Given entries:
⁂
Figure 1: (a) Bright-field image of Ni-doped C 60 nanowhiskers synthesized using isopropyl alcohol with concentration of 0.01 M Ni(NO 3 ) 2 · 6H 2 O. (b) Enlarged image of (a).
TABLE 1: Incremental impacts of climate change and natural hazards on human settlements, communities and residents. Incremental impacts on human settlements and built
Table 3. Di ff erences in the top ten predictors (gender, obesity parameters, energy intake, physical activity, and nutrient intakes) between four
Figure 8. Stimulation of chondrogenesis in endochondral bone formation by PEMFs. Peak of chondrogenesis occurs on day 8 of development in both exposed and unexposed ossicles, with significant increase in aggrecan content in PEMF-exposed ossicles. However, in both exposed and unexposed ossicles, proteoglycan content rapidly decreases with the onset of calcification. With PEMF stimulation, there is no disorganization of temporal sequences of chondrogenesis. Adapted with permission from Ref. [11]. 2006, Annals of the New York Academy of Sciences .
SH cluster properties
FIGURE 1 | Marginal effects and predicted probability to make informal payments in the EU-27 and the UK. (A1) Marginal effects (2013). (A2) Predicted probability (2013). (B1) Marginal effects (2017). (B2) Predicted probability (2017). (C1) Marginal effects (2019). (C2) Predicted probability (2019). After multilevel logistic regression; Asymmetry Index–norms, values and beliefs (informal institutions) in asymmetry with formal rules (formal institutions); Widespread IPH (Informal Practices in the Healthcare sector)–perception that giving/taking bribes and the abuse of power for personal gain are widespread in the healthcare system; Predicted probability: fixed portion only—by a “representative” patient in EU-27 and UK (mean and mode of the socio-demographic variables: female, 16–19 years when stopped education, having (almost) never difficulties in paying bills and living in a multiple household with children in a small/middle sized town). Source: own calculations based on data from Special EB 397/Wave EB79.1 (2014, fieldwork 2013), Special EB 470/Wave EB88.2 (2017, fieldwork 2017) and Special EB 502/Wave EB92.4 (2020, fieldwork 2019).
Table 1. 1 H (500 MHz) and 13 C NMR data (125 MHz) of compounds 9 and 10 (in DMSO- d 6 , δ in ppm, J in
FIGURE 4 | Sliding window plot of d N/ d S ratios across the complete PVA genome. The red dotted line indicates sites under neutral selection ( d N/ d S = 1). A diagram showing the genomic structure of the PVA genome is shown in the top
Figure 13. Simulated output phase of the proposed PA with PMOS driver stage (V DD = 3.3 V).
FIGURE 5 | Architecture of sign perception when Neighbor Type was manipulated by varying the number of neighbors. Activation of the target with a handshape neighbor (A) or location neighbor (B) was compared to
⁂
Work item: Copy each line above exactly as it stands.

Result of this exercise:
Figure 1: (a) Bright-field image of Ni-doped C 60 nanowhiskers synthesized using isopropyl alcohol with concentration of 0.01 M Ni(NO 3 ) 2 · 6H 2 O. (b) Enlarged image of (a).
TABLE 1: Incremental impacts of climate change and natural hazards on human settlements, communities and residents. Incremental impacts on human settlements and built
Table 3. Di ff erences in the top ten predictors (gender, obesity parameters, energy intake, physical activity, and nutrient intakes) between four
Figure 8. Stimulation of chondrogenesis in endochondral bone formation by PEMFs. Peak of chondrogenesis occurs on day 8 of development in both exposed and unexposed ossicles, with significant increase in aggrecan content in PEMF-exposed ossicles. However, in both exposed and unexposed ossicles, proteoglycan content rapidly decreases with the onset of calcification. With PEMF stimulation, there is no disorganization of temporal sequences of chondrogenesis. Adapted with permission from Ref. [11]. 2006, Annals of the New York Academy of Sciences .
SH cluster properties
FIGURE 1 | Marginal effects and predicted probability to make informal payments in the EU-27 and the UK. (A1) Marginal effects (2013). (A2) Predicted probability (2013). (B1) Marginal effects (2017). (B2) Predicted probability (2017). (C1) Marginal effects (2019). (C2) Predicted probability (2019). After multilevel logistic regression; Asymmetry Index–norms, values and beliefs (informal institutions) in asymmetry with formal rules (formal institutions); Widespread IPH (Informal Practices in the Healthcare sector)–perception that giving/taking bribes and the abuse of power for personal gain are widespread in the healthcare system; Predicted probability: fixed portion only—by a “representative” patient in EU-27 and UK (mean and mode of the socio-demographic variables: female, 16–19 years when stopped education, having (almost) never difficulties in paying bills and living in a multiple household with children in a small/middle sized town). Source: own calculations based on data from Special EB 397/Wave EB79.1 (2014, fieldwork 2013), Special EB 470/Wave EB88.2 (2017, fieldwork 2017) and Special EB 502/Wave EB92.4 (2020, fieldwork 2019).
Table 1. 1 H (500 MHz) and 13 C NMR data (125 MHz) of compounds 9 and 10 (in DMSO- d 6 , δ in ppm, J in
FIGURE 4 | Sliding window plot of d N/ d S ratios across the complete PVA genome. The red dotted line indicates sites under neutral selection ( d N/ d S = 1). A diagram showing the genomic structure of the PVA genome is shown in the top
Figure 13. Simulated output phase of the proposed PA with PMOS driver stage (V DD = 3.3 V).
FIGURE 5 | Architecture of sign perception when Neighbor Type was manipulated by varying the number of neighbors. Activation of the target with a handshape neighbor (A) or location neighbor (B) was compared to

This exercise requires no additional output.